_Given task 1_:
In the Six/One Router text, translate this sentence into Spanish: "This is compatible with DNSSEC because forwarded records are unchanged."
_Given task 2_:
Proceed with the Six/One Router text from its final line onward.

Robin and Brian brought up 3 technical issues with normal NAT'ing:
(1) Unreachability of hosts behind NAT
(2) Translation issues (processing complexity, exhaustion of external
address pool, premature state expiry)
(3) Loss of end-to-end semantics
Here is how Six/One Router mitigates these issues:
(1) Hosts reachable at edge and transit addresses
This requires DNS proxies in upgraded (i.e., Six/One-Router-
capable) edge networks: Receiving an A/AAAA query, a proxy
queries for both edge and transit addresses. The full reply is
forwarded to Six/One routers (to be used for mapping), but only
edge addresses are forwarded to the resolver. There are 3
options for realizing this (many credits to Stéphane Bortzmeyer):
(1a) Both edge and transit addresses are returned in standard
A/AAAA records, and extra (newly defined) "E/EEEE" records
indicate which ones are edge addresses. The DNS proxy
forwards only the A/AAAA records that include edge
addresses to the resolver. This is compatible with DNSSEC
because forwarded records are unchanged.
(1b) Transit addresses are returned in A/AAAA records, edge
addresses in E/EEEE records. The DNS proxy converts the
E/EEEE records into A/AAAA records and forwards them to the
resolver. DNSSEC can only be used between the proxy and
the DNS servers; the resolver must trust the proxy.
(1c) Like (1b), but DNSSEC signatures for E/EEEE records are
computed as if the record type was that of A/AAAA records.
DNSSEC end-to-end between the DNS servers and the resolver.

_Given material_:
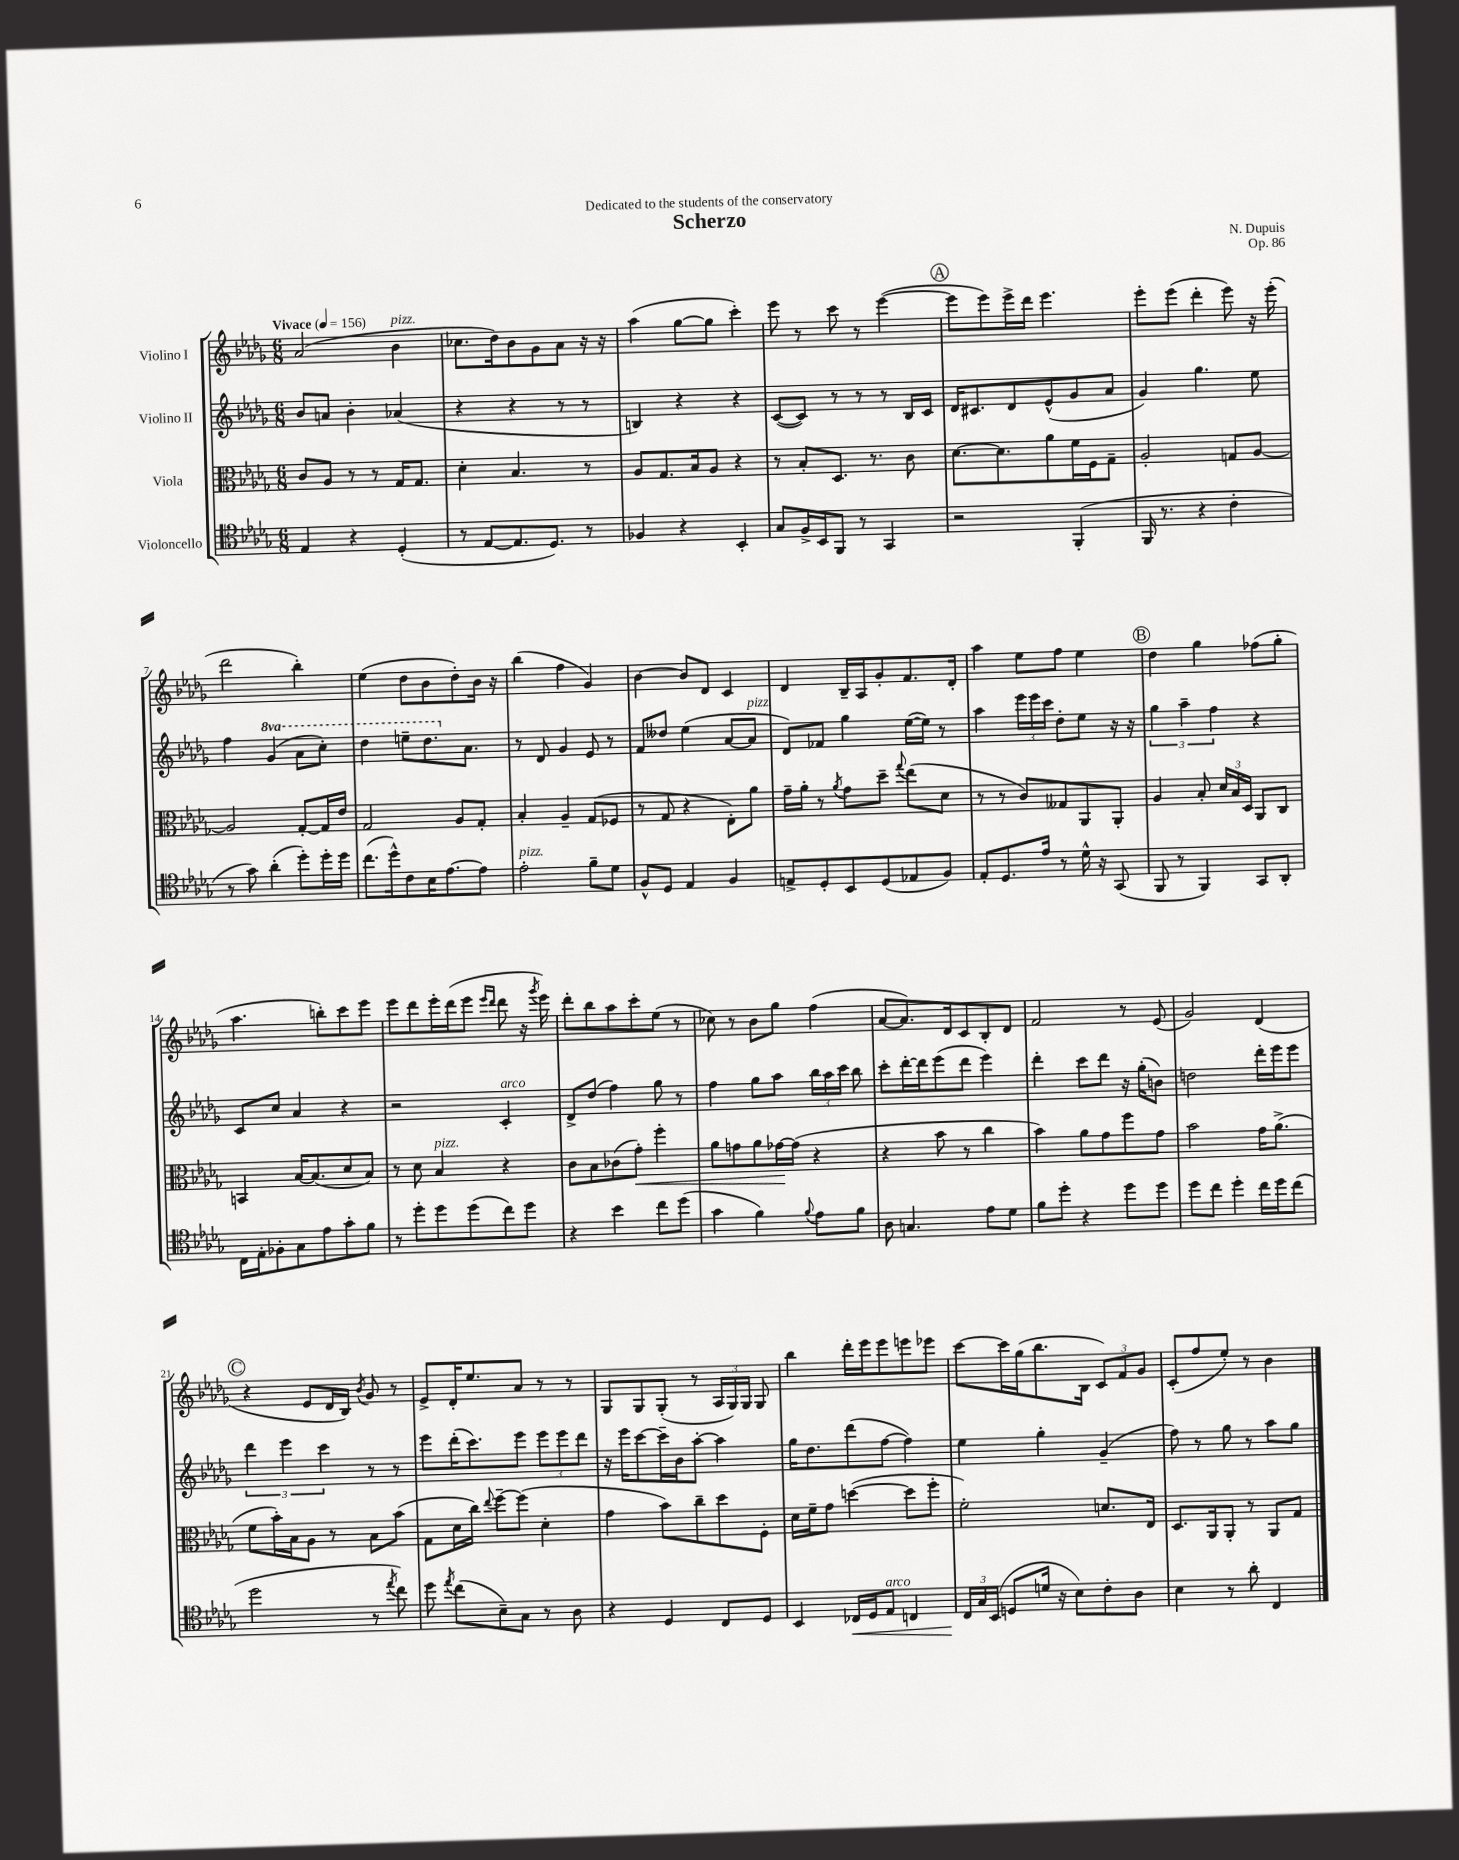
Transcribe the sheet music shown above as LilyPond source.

_Right answer 1_:
Esto es compatible con DNSSEC porque los registros reenviados no se modifican.

_Right answer 2_:
DNS proxies may be configured into hosts as DNS servers, or they
may be co-located in Six/One routers to intercept DNS queries
leaving the edge network. The latter enables hosts to use DNS
servers outside their edge network.
(2) 1-to-1 NAT'ing whenever possible
Most of the issues with today's NATs are specific to many-to-1
translation and absent from 1-to-1 translation. Address
translation in Six/One Router can always be 1-to-1. Only when a
host in an upgraded edge network communicates with an IPv4-only
host in a legacy edge network, many-to-1 translation may be more
desired due to IPv4 address scarcity.
If two upgraded edge networks communicate, Six/One Router does
not perform NAT'ing, but rather an equivalent to tunneling.
(3) Provide reverse-mapping functionality
A Six/One router has functionality for "inverse" NAT'ing (which
yields an equivalent to tunneling). This eliminates the
disadvantages of NAT'ing when Six/One Router is deployed on both
sides of a packet exchange.
Six/One Router is certainly not a panacea against the adverse impacts
of NATs. But it eliminates some of them from day one, and all of them
for an increasing number of packet exchanges on the long run.